Prince of Jilakhstaney
- Predecessor: Jamirza Jilakhstan
- Successor: Mudar Alkhas
- Born: 15th century Kabardia
- Died: 16th century Kabardia
- Spouse: Kalghasha
- Issue: Sons: Mudar; Pyshta; Surkay; Araskhan; ; Daughters: Babasupkh; Unnamed second daughter; ;

Names
- Alkhas, son of Jamirza
- Kabardian: Жамырзэ и къуэ Алкъэс
- House: Inalid dynasty House of Jilakhstan ; ;
- Father: Jamirza Jilakhstan

= Alkhas Jamirza =

Alkhas Jamirza (Жамырзэ Алкъэс) was a Kabardian prince of the Jilakhstan family who was active in the late 16th century. He was one of the most powerful feudal lords in the North Caucasus, with holdings situated along the route between Astrakhan and Georgia. Alkhas maintained extensive diplomatic relations with the Russian state and Kakheti, escorting diplomatic missions between the two regions. He also maintained close ties with Safavid Iran, including through the marriage of one of his daughters to Shah Abbas I. During the Kabardian civil war of 1589, Alkhas allied himself with Sholokh, but the two were defeated.

==Biography==

Alkhas was a Kabardian prince of the Jilakhstan family and the grandson of its founder, Jilakhstan.

===Relations with Moscow===

In October 1588, Alkhas sent his ambassador Aslanbech to Moscow. The Russian government regarded maintaining ties with Sholokh and Alkhas as desirable, as their appanages lay along the route to Georgia.

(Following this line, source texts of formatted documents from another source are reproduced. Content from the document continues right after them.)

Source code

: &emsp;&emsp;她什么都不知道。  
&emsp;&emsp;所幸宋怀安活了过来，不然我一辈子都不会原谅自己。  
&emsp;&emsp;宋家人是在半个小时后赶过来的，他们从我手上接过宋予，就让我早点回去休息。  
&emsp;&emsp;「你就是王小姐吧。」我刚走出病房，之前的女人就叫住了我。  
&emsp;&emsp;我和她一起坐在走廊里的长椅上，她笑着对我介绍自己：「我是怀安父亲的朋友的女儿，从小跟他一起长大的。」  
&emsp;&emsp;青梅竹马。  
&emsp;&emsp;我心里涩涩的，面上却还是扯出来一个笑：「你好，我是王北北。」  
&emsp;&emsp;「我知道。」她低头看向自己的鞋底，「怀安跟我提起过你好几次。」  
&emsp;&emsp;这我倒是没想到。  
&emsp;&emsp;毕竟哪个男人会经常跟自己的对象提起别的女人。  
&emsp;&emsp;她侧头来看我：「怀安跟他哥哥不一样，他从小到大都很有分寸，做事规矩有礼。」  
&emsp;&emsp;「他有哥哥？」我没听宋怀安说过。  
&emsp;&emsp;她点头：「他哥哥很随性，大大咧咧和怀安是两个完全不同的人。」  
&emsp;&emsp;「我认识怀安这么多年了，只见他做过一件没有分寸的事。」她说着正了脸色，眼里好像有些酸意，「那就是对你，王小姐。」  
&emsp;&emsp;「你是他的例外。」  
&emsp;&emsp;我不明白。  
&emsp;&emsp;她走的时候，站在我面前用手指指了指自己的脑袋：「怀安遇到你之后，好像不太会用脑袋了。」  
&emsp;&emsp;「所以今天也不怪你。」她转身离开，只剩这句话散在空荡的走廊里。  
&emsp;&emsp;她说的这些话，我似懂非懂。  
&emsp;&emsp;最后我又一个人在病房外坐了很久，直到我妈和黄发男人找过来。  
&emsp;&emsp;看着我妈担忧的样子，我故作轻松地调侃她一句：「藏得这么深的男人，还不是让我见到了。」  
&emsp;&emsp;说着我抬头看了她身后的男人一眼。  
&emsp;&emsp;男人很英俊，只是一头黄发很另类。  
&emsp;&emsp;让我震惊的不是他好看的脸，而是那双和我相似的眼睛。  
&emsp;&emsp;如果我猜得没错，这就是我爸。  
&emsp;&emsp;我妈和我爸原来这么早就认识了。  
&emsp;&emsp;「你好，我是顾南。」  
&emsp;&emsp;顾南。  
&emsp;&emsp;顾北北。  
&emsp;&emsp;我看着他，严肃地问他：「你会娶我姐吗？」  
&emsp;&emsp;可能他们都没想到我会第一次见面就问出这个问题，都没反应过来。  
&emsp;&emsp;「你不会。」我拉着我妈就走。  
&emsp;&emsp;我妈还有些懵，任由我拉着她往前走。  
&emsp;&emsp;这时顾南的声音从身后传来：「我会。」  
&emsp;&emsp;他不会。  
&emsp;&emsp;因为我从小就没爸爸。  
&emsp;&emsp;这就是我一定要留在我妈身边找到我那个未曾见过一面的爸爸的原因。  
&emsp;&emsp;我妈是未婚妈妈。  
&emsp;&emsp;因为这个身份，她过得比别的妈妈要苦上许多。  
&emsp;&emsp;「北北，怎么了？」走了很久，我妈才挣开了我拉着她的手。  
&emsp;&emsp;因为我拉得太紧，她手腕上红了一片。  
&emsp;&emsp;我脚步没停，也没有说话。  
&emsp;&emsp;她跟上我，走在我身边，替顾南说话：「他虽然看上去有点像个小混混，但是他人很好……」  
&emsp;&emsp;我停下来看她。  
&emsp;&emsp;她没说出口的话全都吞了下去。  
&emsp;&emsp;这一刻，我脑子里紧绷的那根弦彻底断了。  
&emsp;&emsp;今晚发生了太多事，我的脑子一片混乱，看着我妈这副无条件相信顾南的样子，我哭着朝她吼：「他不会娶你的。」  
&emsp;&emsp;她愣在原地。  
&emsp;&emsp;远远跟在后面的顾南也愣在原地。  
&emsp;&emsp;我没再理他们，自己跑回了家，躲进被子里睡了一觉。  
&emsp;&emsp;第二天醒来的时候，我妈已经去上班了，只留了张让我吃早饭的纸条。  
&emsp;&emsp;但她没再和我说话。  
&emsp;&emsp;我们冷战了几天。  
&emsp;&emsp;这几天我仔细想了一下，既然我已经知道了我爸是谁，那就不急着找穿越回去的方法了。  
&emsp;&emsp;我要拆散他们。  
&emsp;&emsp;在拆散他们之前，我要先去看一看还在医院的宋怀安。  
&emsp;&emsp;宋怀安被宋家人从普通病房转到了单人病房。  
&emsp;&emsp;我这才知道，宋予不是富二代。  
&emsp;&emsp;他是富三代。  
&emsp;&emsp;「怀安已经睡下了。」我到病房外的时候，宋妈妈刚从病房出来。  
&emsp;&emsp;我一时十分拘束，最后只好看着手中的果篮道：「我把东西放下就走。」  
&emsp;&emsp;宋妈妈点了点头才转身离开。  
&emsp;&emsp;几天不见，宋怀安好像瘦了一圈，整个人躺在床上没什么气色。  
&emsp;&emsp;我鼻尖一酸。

In 1589, the Russian government issued royal charters concerning the passage of the Russian ambassador to Georgia, S. G. Zvenigorodsky, through the territories of Sholokh and Alkhas. However, neither Sholokh nor Alkhas accompanied the tsar's ambassadors.

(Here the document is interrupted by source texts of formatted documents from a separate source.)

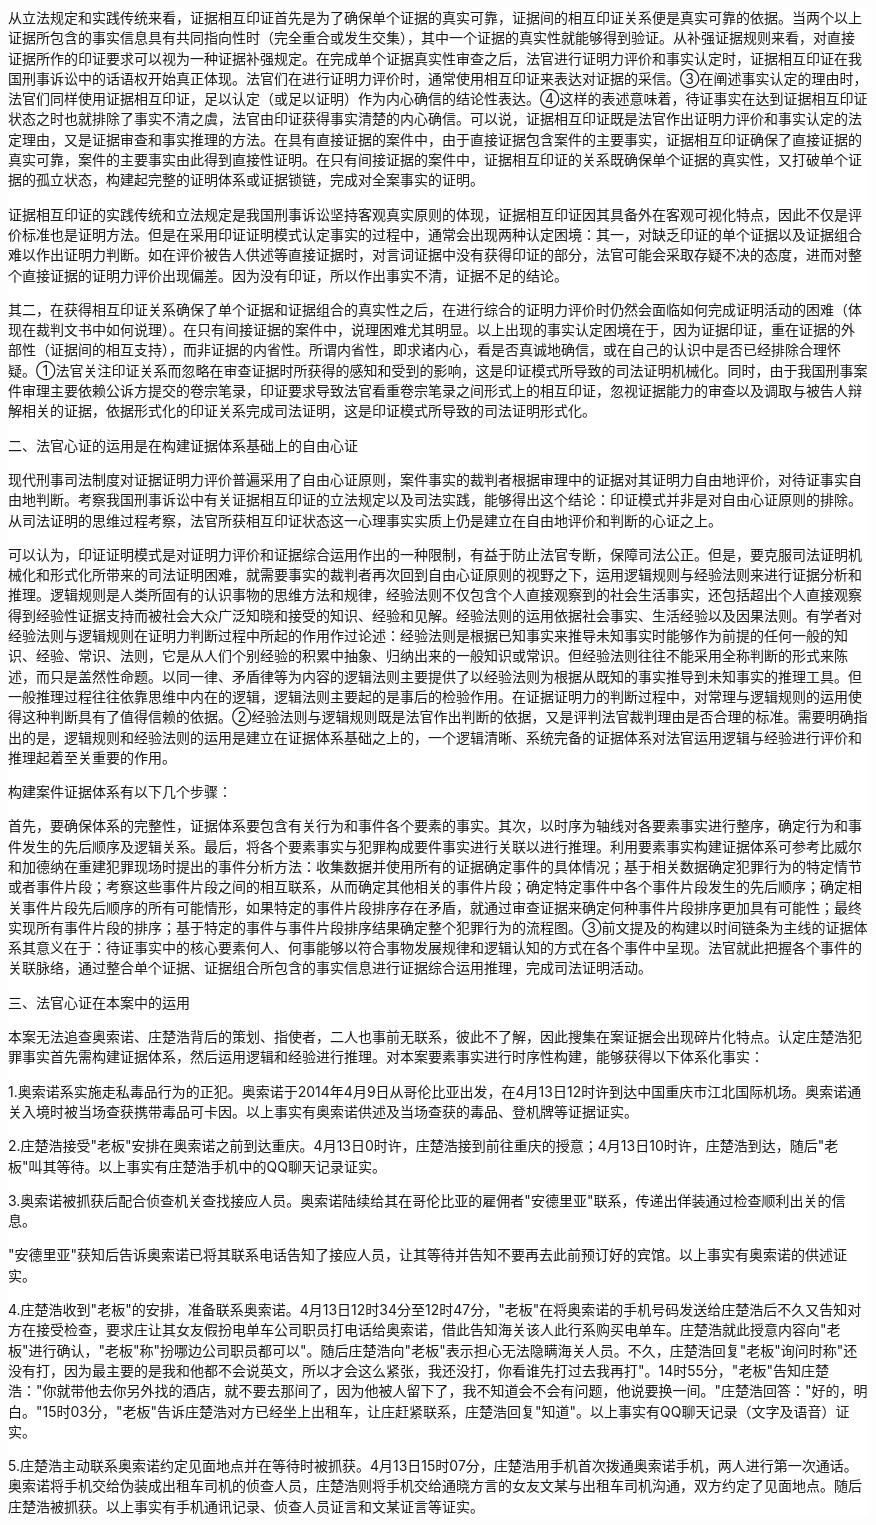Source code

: 从立法规定和实践传统来看，证据相互印证首先是为了确保单个证据的真实可靠，证据间的相互印证关系便是真实可靠的依据。当两个以上证据所包含的事实信息具有共同指向性时（完全重合或发生交集），其中一个证据的真实性就能够得到验证。从补强证据规则来看，对直接证据所作的印证要求可以视为一种证据补强规定。在完成单个证据真实性审查之后，法官进行证明力评价和事实认定时，证据相互印证在我国刑事诉讼中的话语权开始真正体现。法官们在进行证明力评价时，通常使用相互印证来表达对证据的采信。③在阐述事实认定的理由时，法官们同样使用证据相互印证，足以认定（或足以证明）作为内心确信的结论性表达。④这样的表述意味着，待证事实在达到证据相互印证状态之时也就排除了事实不清之虞，法官由印证获得事实清楚的内心确信。可以说，证据相互印证既是法官作出证明力评价和事实认定的法定理由，又是证据审查和事实推理的方法。在具有直接证据的案件中，由于直接证据包含案件的主要事实，证据相互印证确保了直接证据的真实可靠，案件的主要事实由此得到直接性证明。在只有间接证据的案件中，证据相互印证的关系既确保单个证据的真实性，又打破单个证据的孤立状态，构建起完整的证明体系或证据锁链，完成对全案事实的证明。

证据相互印证的实践传统和立法规定是我国刑事诉讼坚持客观真实原则的体现，证据相互印证因其具备外在客观可视化特点，因此不仅是评价标准也是证明方法。但是在采用印证证明模式认定事实的过程中，通常会出现两种认定困境：其一，对缺乏印证的单个证据以及证据组合难以作出证明力判断。如在评价被告人供述等直接证据时，对言词证据中没有获得印证的部分，法官可能会采取存疑不决的态度，进而对整个直接证据的证明力评价出现偏差。因为没有印证，所以作出事实不清，证据不足的结论。

其二，在获得相互印证关系确保了单个证据和证据组合的真实性之后，在进行综合的证明力评价时仍然会面临如何完成证明活动的困难（体现在裁判文书中如何说理）。在只有间接证据的案件中，说理困难尤其明显。以上出现的事实认定困境在于，因为证据印证，重在证据的外部性（证据间的相互支持），而非证据的内省性。所谓内省性，即求诸内心，看是否真诚地确信，或在自己的认识中是否已经排除合理怀疑。①法官关注印证关系而忽略在审查证据时所获得的感知和受到的影响，这是印证模式所导致的司法证明机械化。同时，由于我国刑事案件审理主要依赖公诉方提交的卷宗笔录，印证要求导致法官看重卷宗笔录之间形式上的相互印证，忽视证据能力的审查以及调取与被告人辩解相关的证据，依据形式化的印证关系完成司法证明，这是印证模式所导致的司法证明形式化。

二、法官心证的运用是在构建证据体系基础上的自由心证

现代刑事司法制度对证据证明力评价普遍采用了自由心证原则，案件事实的裁判者根据审理中的证据对其证明力自由地评价，对待证事实自由地判断。考察我国刑事诉讼中有关证据相互印证的立法规定以及司法实践，能够得出这个结论：印证模式并非是对自由心证原则的排除。从司法证明的思维过程考察，法官所获相互印证状态这一心理事实实质上仍是建立在自由地评价和判断的心证之上。

可以认为，印证证明模式是对证明力评价和证据综合运用作出的一种限制，有益于防止法官专断，保障司法公正。但是，要克服司法证明机械化和形式化所带来的司法证明困难，就需要事实的裁判者再次回到自由心证原则的视野之下，运用逻辑规则与经验法则来进行证据分析和推理。逻辑规则是人类所固有的认识事物的思维方法和规律，经验法则不仅包含个人直接观察到的社会生活事实，还包括超出个人直接观察得到经验性证据支持而被社会大众广泛知晓和接受的知识、经验和见解。经验法则的运用依据社会事实、生活经验以及因果法则。有学者对经验法则与逻辑规则在证明力判断过程中所起的作用作过论述：经验法则是根据已知事实来推导未知事实时能够作为前提的任何一般的知识、经验、常识、法则，它是从人们个别经验的积累中抽象、归纳出来的一般知识或常识。但经验法则往往不能采用全称判断的形式来陈述，而只是盖然性命题。以同一律、矛盾律等为内容的逻辑法则主要提供了以经验法则为根据从既知的事实推导到未知事实的推理工具。但一般推理过程往往依靠思维中内在的逻辑，逻辑法则主要起的是事后的检验作用。在证据证明力的判断过程中，对常理与逻辑规则的运用使得这种判断具有了值得信赖的依据。②经验法则与逻辑规则既是法官作出判断的依据，又是评判法官裁判理由是否合理的标准。需要明确指出的是，逻辑规则和经验法则的运用是建立在证据体系基础之上的，一个逻辑清晰、系统完备的证据体系对法官运用逻辑与经验进行评价和推理起着至关重要的作用。

构建案件证据体系有以下几个步骤：

首先，要确保体系的完整性，证据体系要包含有关行为和事件各个要素的事实。其次，以时序为轴线对各要素事实进行整序，确定行为和事件发生的先后顺序及逻辑关系。最后，将各个要素事实与犯罪构成要件事实进行关联以进行推理。利用要素事实构建证据体系可参考比威尔和加德纳在重建犯罪现场时提出的事件分析方法：收集数据并使用所有的证据确定事件的具体情况；基于相关数据确定犯罪行为的特定情节或者事件片段；考察这些事件片段之间的相互联系，从而确定其他相关的事件片段；确定特定事件中各个事件片段发生的先后顺序；确定相关事件片段先后顺序的所有可能情形，如果特定的事件片段排序存在矛盾，就通过审查证据来确定何种事件片段排序更加具有可能性；最终实现所有事件片段的排序；基于特定的事件与事件片段排序结果确定整个犯罪行为的流程图。③前文提及的构建以时间链条为主线的证据体系其意义在于：待证事实中的核心要素何人、何事能够以符合事物发展规律和逻辑认知的方式在各个事件中呈现。法官就此把握各个事件的关联脉络，通过整合单个证据、证据组合所包含的事实信息进行证据综合运用推理，完成司法证明活动。

三、法官心证在本案中的运用

本案无法追查奥索诺、庄楚浩背后的策划、指使者，二人也事前无联系，彼此不了解，因此搜集在案证据会出现碎片化特点。认定庄楚浩犯罪事实首先需构建证据体系，然后运用逻辑和经验进行推理。对本案要素事实进行时序性构建，能够获得以下体系化事实：

1.奥索诺系实施走私毒品行为的正犯。奥索诺于2014年4月9日从哥伦比亚出发，在4月13日12时许到达中国重庆市江北国际机场。奥索诺通关入境时被当场查获携带毒品可卡因。以上事实有奥索诺供述及当场查获的毒品、登机牌等证据证实。

2.庄楚浩接受"老板"安排在奥索诺之前到达重庆。4月13日0时许，庄楚浩接到前往重庆的授意；4月13日10时许，庄楚浩到达，随后"老板"叫其等待。以上事实有庄楚浩手机中的QQ聊天记录证实。

3.奥索诺被抓获后配合侦查机关查找接应人员。奥索诺陆续给其在哥伦比亚的雇佣者"安德里亚"联系，传递出佯装通过检查顺利出关的信息。

"安德里亚"获知后告诉奥索诺已将其联系电话告知了接应人员，让其等待并告知不要再去此前预订好的宾馆。以上事实有奥索诺的供述证实。

4.庄楚浩收到"老板"的安排，准备联系奥索诺。4月13日12时34分至12时47分，"老板"在将奥索诺的手机号码发送给庄楚浩后不久又告知对方在接受检查，要求庄让其女友假扮电单车公司职员打电话给奥索诺，借此告知海关该人此行系购买电单车。庄楚浩就此授意内容向"老板"进行确认，"老板"称"扮哪边公司职员都可以"。随后庄楚浩向"老板"表示担心无法隐瞒海关人员。不久，庄楚浩回复"老板"询问时称"还没有打，因为最主要的是我和他都不会说英文，所以才会这么紧张，我还没打，你看谁先打过去我再打"。14时55分，"老板"告知庄楚浩："你就带他去你另外找的酒店，就不要去那间了，因为他被人留下了，我不知道会不会有问题，他说要换一间。"庄楚浩回答："好的，明白。"15时03分，"老板"告诉庄楚浩对方已经坐上出租车，让庄赶紧联系，庄楚浩回复"知道"。以上事实有QQ聊天记录（文字及语音）证实。

5.庄楚浩主动联系奥索诺约定见面地点并在等待时被抓获。4月13日15时07分，庄楚浩用手机首次拨通奥索诺手机，两人进行第一次通话。奥索诺将手机交给伪装成出租车司机的侦查人员，庄楚浩则将手机交给通晓方言的女友文某与出租车司机沟通，双方约定了见面地点。随后庄楚浩被抓获。以上事实有手机通讯记录、侦查人员证言和文某证言等证实。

Further letters from 1589 addressed to the two princes requested that they escort Zvenigorodsky's embassy to Georgia. Sholokh and Alkhas refused, displeasing the Russian government. The Ambassadorial Prikaz subsequently issued a rescript to the Terek voivode A. I. Khvorostinin requesting that servicemen be dispatched against Prince Sholokh. In September, Mamstruk Temruqo made the same request.

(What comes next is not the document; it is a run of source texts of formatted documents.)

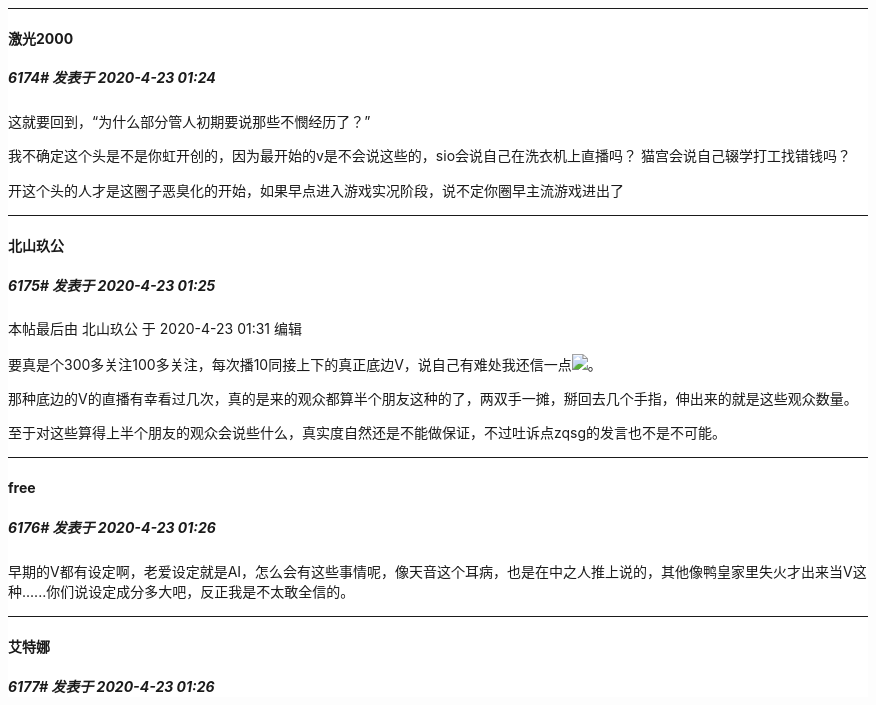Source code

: -----

####  激光2000  
##### 6174#       发表于 2020-4-23 01:24




这就要回到，“为什么部分管人初期要说那些不憫经历了？”


我不确定这个头是不是你虹开创的，因为最开始的v是不会说这些的，sio会说自己在洗衣机上直播吗？ 猫宫会说自己辍学打工找错钱吗？


开这个头的人才是这圈子恶臭化的开始，如果早点进入游戏实况阶段，说不定你圈早主流游戏进出了








-----

####  北山玖公  
##### 6175#       发表于 2020-4-23 01:25



 本帖最后由 北山玖公 于 2020-4-23 01:31 编辑 

要真是个300多关注100多关注，每次播10同接上下的真正底边V，说自己有难处我还信一点<img src="https://static.saraba1st.com/image/smiley/face2017/067.png" referrerpolicy="no-referrer">。


那种底边的V的直播有幸看过几次，真的是来的观众都算半个朋友这种的了，两双手一摊，掰回去几个手指，伸出来的就是这些观众数量。


至于对这些算得上半个朋友的观众会说些什么，真实度自然还是不能做保证，不过吐诉点zqsg的发言也不是不可能。







-----

####  free  
##### 6176#       发表于 2020-4-23 01:26




早期的V都有设定啊，老爱设定就是AI，怎么会有这些事情呢，像天音这个耳病，也是在中之人推上说的，其他像鸭皇家里失火才出来当V这种......你们说设定成分多大吧，反正我是不太敢全信的。







-----

####  艾特娜  
##### 6177#       发表于 2020-4-23 01:26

===Relations with Georgia and Iran===

Alkhas was one of the most powerful feudal lords in the North Caucasus. His holdings were situated along the route from Astrakhan to Georgia, giving him considerable influence over affairs in the North Caucasus. In foreign policy, he frequently supported Georgia, as his sister was the mother of Alexander II of Kakheti.

In 1586–1587 and 1589–1590, Alkhas sent his own envoys to the Russian tsar alongside Georgian ambassadors. He escorted these embassies through the North Caucasus to Astrakhan and provided them with protection. In subsequent years, he likewise escorted Russian embassies passing through his territories to Georgia.

Alkhas played a significant role in the development of Russian-Georgian and Russian-North Caucasian relations. He was also one of the few Kabardian princes whose foreign policy was oriented toward Iran. One of his daughters married Shah Abbas I (1587–1629). His policy toward Iran was also influenced by his close relations with neighboring rulers, including the Shamkhal and other Dagestani rulers, who maintained close ties with Iran.

===Relations with other Kabardian princes===

Alkhas also had close ties with the Idarov family through his son-in-law, Qudenet Qambolet, who was married to his daughter Babasupkh.

By 1589, the princes of Lesser Kabardia began to suspend their rapprochement with Moscow. Among them were Sholokh and Alkhas, who was his ally.

Following the death of Aslanbech I in July 1589, a new civil conflict broke out in Kabardia. Alkhas supported Sholokh, but the two were defeated.